Questions asked at RFE/RL — controlled and directed by the same BBG as is VOA, its “sister-broadcaster” — is not just an idle curiosity. RFE/RL old-timers recall that in September of 1992, when BBG did not yet exist and the Radio still was in Munich, its Moscow bureau submitted a report quoting verbatim Alexandr Yakovlev, an ally of Mikhail Gorbachev. Allegedly, Yakovlev criticized Gorbachev publicly and was about to turn his back on him. Yakovlev sent to RFE/RL an indignant letter: he never said anything like that and never talked to the imaginative RFE/RL reporter. The then Director of the Russian Service of Radio Svoboda (as RFE/RL is known in Russia), personally apologized to Alexandr Yakovlev on air; the reporter was fired; Yakovlev granted RFE/RL an exclusive interview. (Later, former RFE/RL reporter developed into well-known Russian nationalist who presently attacks Navalny…)

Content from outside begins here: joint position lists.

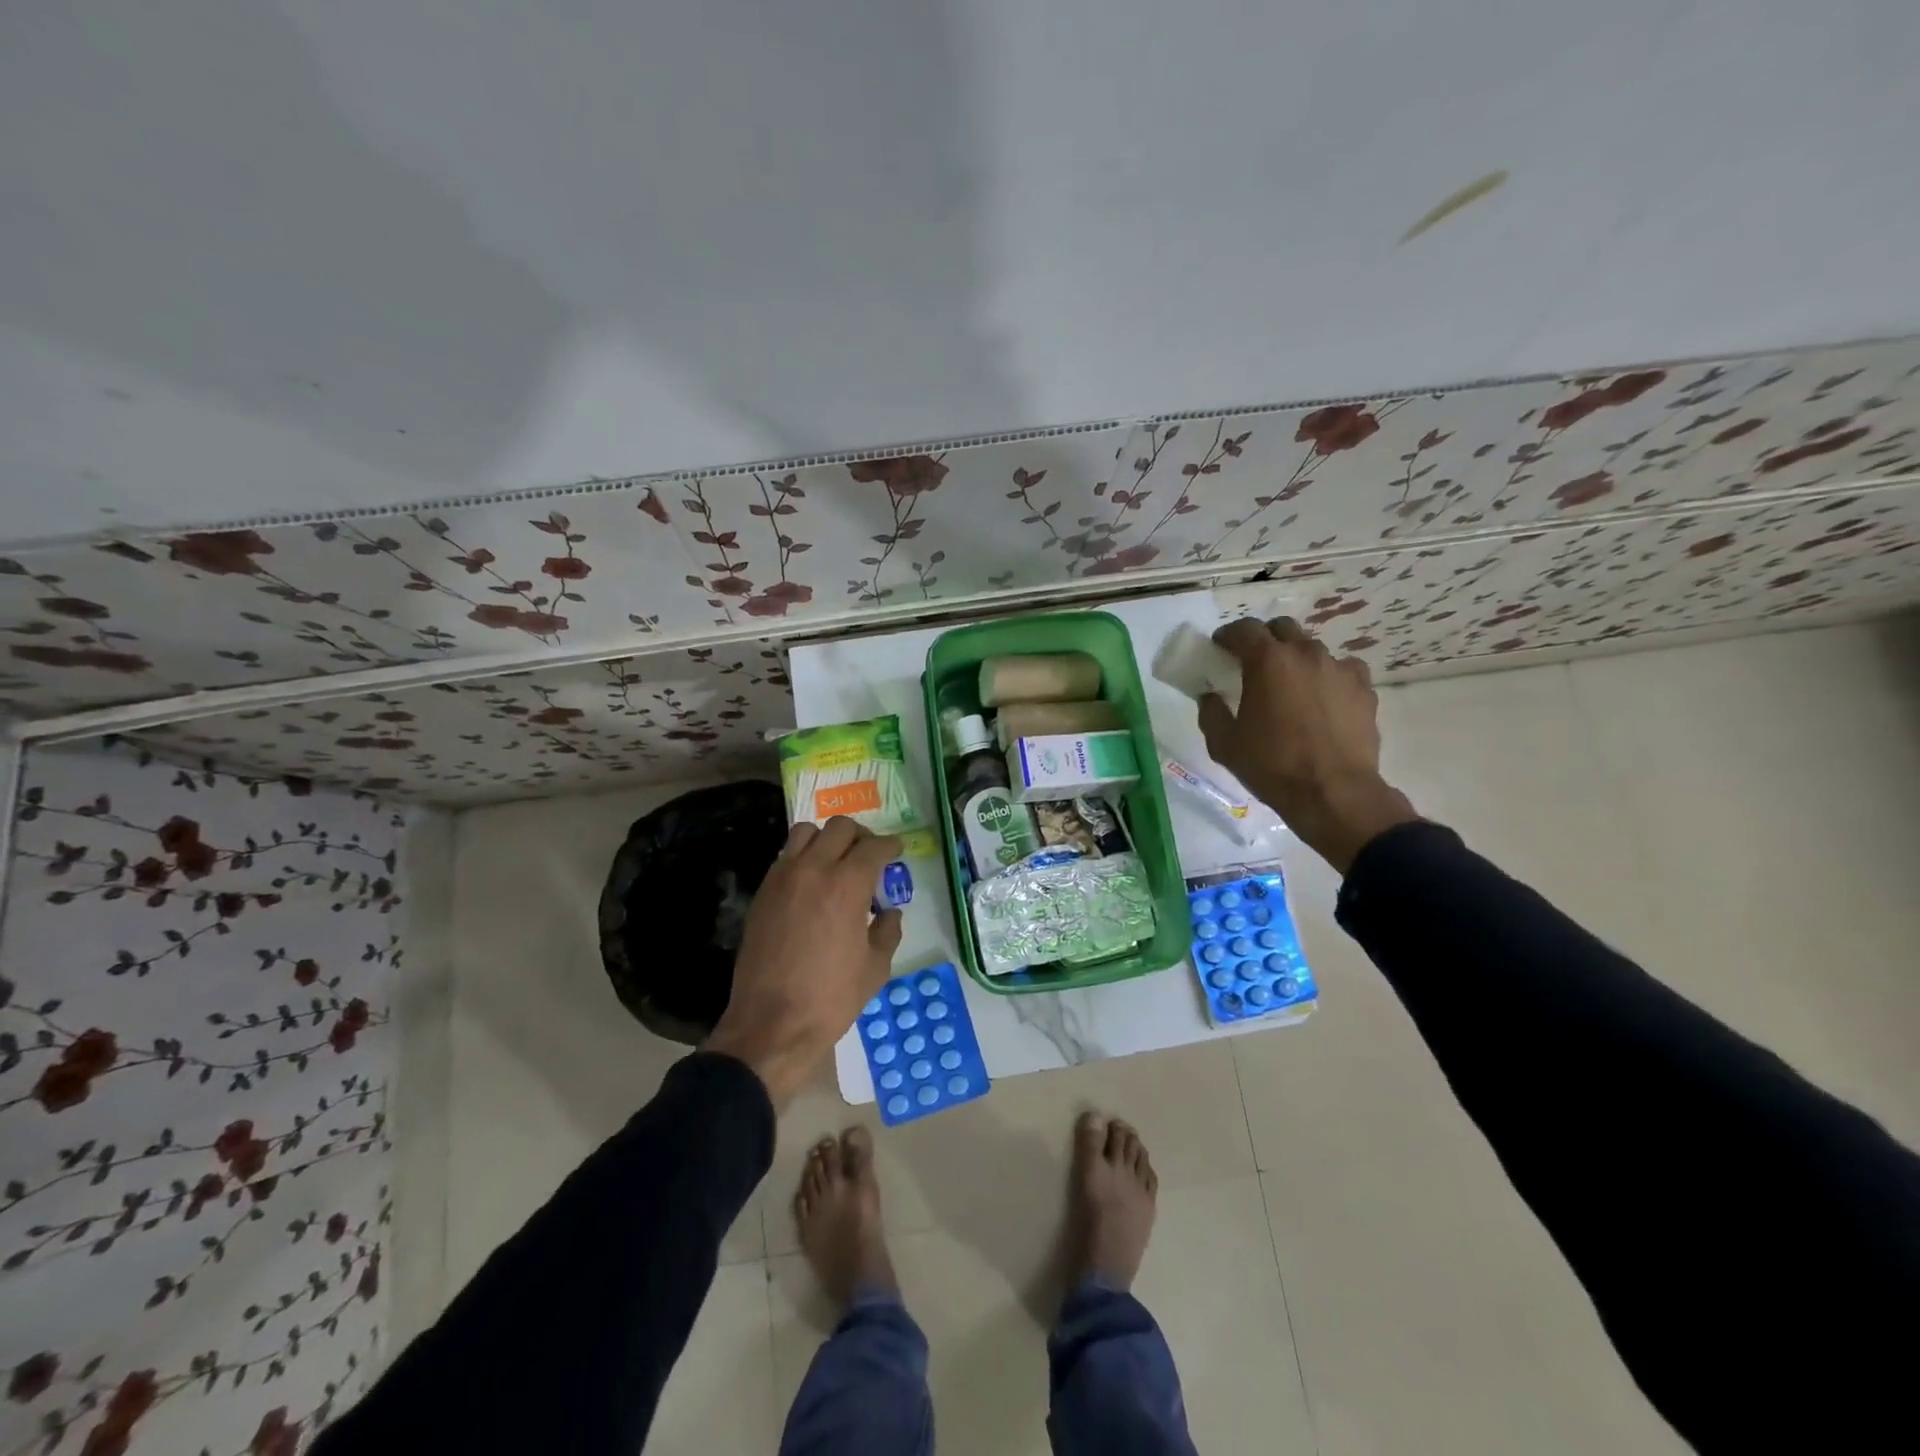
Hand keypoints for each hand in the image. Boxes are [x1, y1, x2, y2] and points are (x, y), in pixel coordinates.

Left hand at [707, 817, 903, 1104]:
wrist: (772, 1024)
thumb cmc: (831, 998)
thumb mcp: (875, 967)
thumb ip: (888, 931)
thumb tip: (890, 912)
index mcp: (847, 885)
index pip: (873, 847)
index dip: (890, 845)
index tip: (897, 850)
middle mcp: (813, 870)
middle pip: (840, 827)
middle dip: (861, 836)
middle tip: (870, 855)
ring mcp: (782, 878)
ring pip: (806, 832)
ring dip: (827, 839)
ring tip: (836, 862)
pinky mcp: (762, 893)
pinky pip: (785, 857)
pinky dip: (803, 857)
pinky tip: (812, 884)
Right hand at [1198, 617, 1417, 872]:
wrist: (1333, 793)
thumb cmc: (1271, 766)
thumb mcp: (1224, 744)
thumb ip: (1211, 712)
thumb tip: (1210, 696)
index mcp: (1268, 661)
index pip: (1244, 629)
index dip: (1228, 635)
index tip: (1220, 647)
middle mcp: (1306, 654)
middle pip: (1282, 628)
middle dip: (1265, 638)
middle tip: (1253, 661)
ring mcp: (1340, 669)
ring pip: (1313, 649)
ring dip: (1297, 658)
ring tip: (1290, 683)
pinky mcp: (1364, 689)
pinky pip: (1343, 669)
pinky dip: (1329, 676)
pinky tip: (1323, 697)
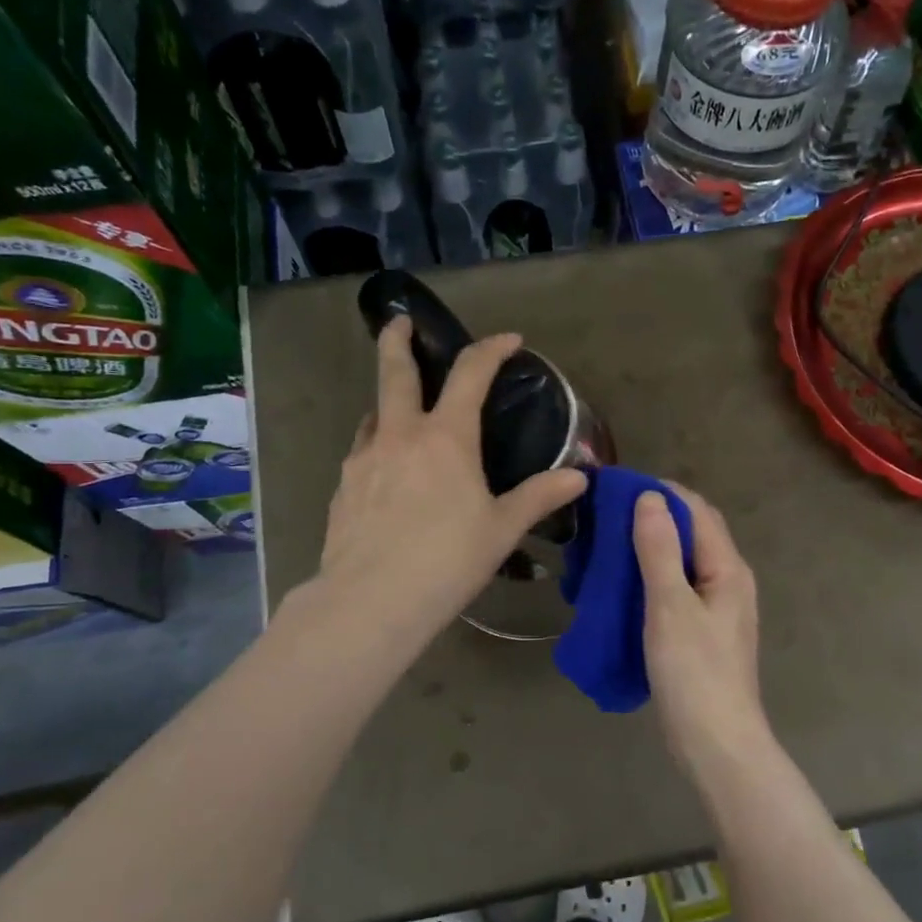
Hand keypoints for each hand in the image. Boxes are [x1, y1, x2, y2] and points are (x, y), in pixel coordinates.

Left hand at [316, 316, 586, 643]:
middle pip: (394, 372)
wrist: (371, 601)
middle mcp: (399, 435)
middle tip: (399, 321)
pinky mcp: (342, 487)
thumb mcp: (501, 529)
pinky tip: (386, 473)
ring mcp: (363, 459)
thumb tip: (579, 477)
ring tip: (401, 414)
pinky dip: (377, 446)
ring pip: (373, 413)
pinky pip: (362, 452)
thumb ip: (539, 496)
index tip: (509, 340)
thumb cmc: (447, 560)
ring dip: (388, 402)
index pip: (469, 374)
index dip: (491, 349)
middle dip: (398, 340)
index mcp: (445, 438)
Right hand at [633, 482, 768, 758]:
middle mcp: (728, 581)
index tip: (618, 488)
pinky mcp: (702, 632)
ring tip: (610, 544)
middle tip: (608, 515)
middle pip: (693, 533)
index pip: (696, 511)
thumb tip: (649, 497)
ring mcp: (717, 609)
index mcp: (727, 569)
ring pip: (683, 562)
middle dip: (655, 517)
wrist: (716, 743)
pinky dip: (652, 577)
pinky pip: (676, 588)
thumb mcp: (670, 606)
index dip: (661, 493)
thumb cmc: (694, 672)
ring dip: (651, 547)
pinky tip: (624, 585)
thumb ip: (659, 550)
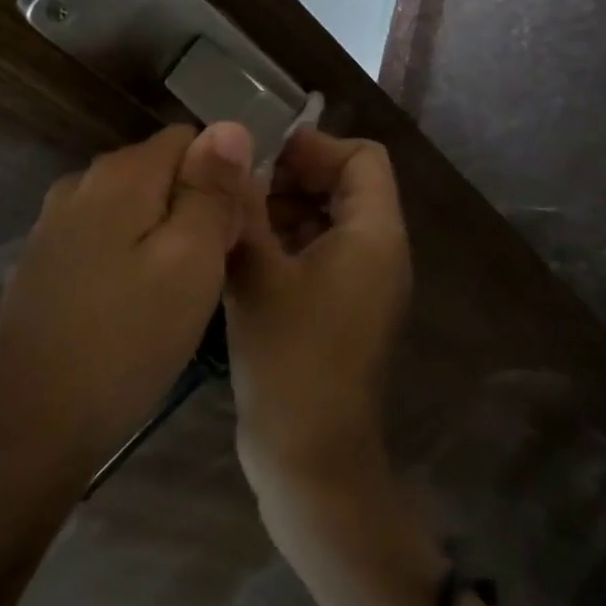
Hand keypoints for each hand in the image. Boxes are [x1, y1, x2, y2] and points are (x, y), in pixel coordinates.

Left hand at [0, 122, 255, 478]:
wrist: (34, 421)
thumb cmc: (128, 339)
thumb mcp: (191, 261)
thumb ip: (211, 189)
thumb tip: (229, 126)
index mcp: (120, 173)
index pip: (190, 139)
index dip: (222, 176)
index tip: (233, 229)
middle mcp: (81, 183)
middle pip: (159, 172)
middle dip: (192, 207)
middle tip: (210, 270)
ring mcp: (53, 223)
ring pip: (131, 208)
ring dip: (161, 235)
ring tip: (176, 294)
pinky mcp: (42, 262)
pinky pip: (102, 238)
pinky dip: (126, 257)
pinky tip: (131, 307)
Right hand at [225, 130, 412, 517]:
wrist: (311, 460)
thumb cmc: (289, 359)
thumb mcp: (257, 273)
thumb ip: (244, 203)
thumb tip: (227, 145)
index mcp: (374, 235)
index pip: (362, 156)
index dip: (313, 147)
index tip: (258, 160)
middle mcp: (378, 251)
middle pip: (345, 184)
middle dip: (290, 177)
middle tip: (236, 191)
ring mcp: (361, 283)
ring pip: (326, 218)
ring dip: (282, 210)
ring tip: (231, 222)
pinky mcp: (341, 308)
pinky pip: (318, 252)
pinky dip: (284, 242)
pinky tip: (240, 255)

Already in Prague and under BBG, RFE/RL had more than enough “memorable” editorial troubles. Scandal at VOA dusts them off.    
 
On April 26, 2010 the avalanche of feedback letters to the one-sidedly pro-Turkish  report from Istanbul, “Why so many historians in Turkey study the issue of Armenian genocide,” was, together with the report, removed from the website of RFE/RL Russian Service. But not from the long Internet memory: “How Disgusting!”  “Ashamed of Radio Liberty,” “Shame on you! Shame and disgrace!” “Radio Liberty has long ceased to be the Radio Liberty,”  “One’s heart bleeds to hear and read such a nonsense,” “Confusing is unprofessionalism of Radio Liberty,”  etc.
 
It’s enough to substitute “VOA” for “Radio Liberty”, and analogy with recent scandal at the VOA Russian Service is impossible to overlook.  But here it also ends. The Russian Service director who at the time of ill-fated feed from Istanbul was not even in Prague, in his own name apologized to RFE/RL listeners and readers. However, in today’s parlance ascribed to the “high BBG official” (intermittently called at RFE/RL by his proper name and/or the unflattering nickname), present director of the Russian Service unmistakably belongs to those endangered  “old white guys” who missed the train to impersonal new brave world of BBG-VOA-RFE/RL.
 
Analyzing the causes of editorial unprofessionalism sweeping RFE/RL, the multilingual Armenian Daily AZG (People) wrote:  
 
“It came from indifference. And that, in its turn, stems from the general atmosphere at RFE/RL – the atmosphere of hypocrisy and cynicism … . The editors could not care less. Practically all the staff of RFE/RL language desks and services knows that they are just the rightless mercenaries hired to talk about human rights – on the air for the pay. Everyone at RFE/RL knows that the court case of Armenian Anna Karapetian v. RFE/RL is pending in the Czech Supreme court; and the lawsuit of Croatian citizen Snjezana Pelivan is submitted to the European Court of Human Rights. Everyone knows that international media cover these court cases regularly – but not the RFE/RL own webpages. Everyone knows that Czech parliament already twice, in connection with Karapetian’s and Pelivan’s lawsuits discussed the issue of national discrimination of RFE/RL foreign employees. Everyone knows that RFE/RL personnel policies are developed and approved by the Broadcasting Board of Governors in Washington. Everybody knows that empty words diverge with deeds, and the deeds are drifting from bad to worse.”
 
Would some parts of that analysis be also applied to VOA? In any case: How lucky is BBG that RFE/RL staff is excluded from OMP’s yearly surveys concerning employees’ work-place satisfaction.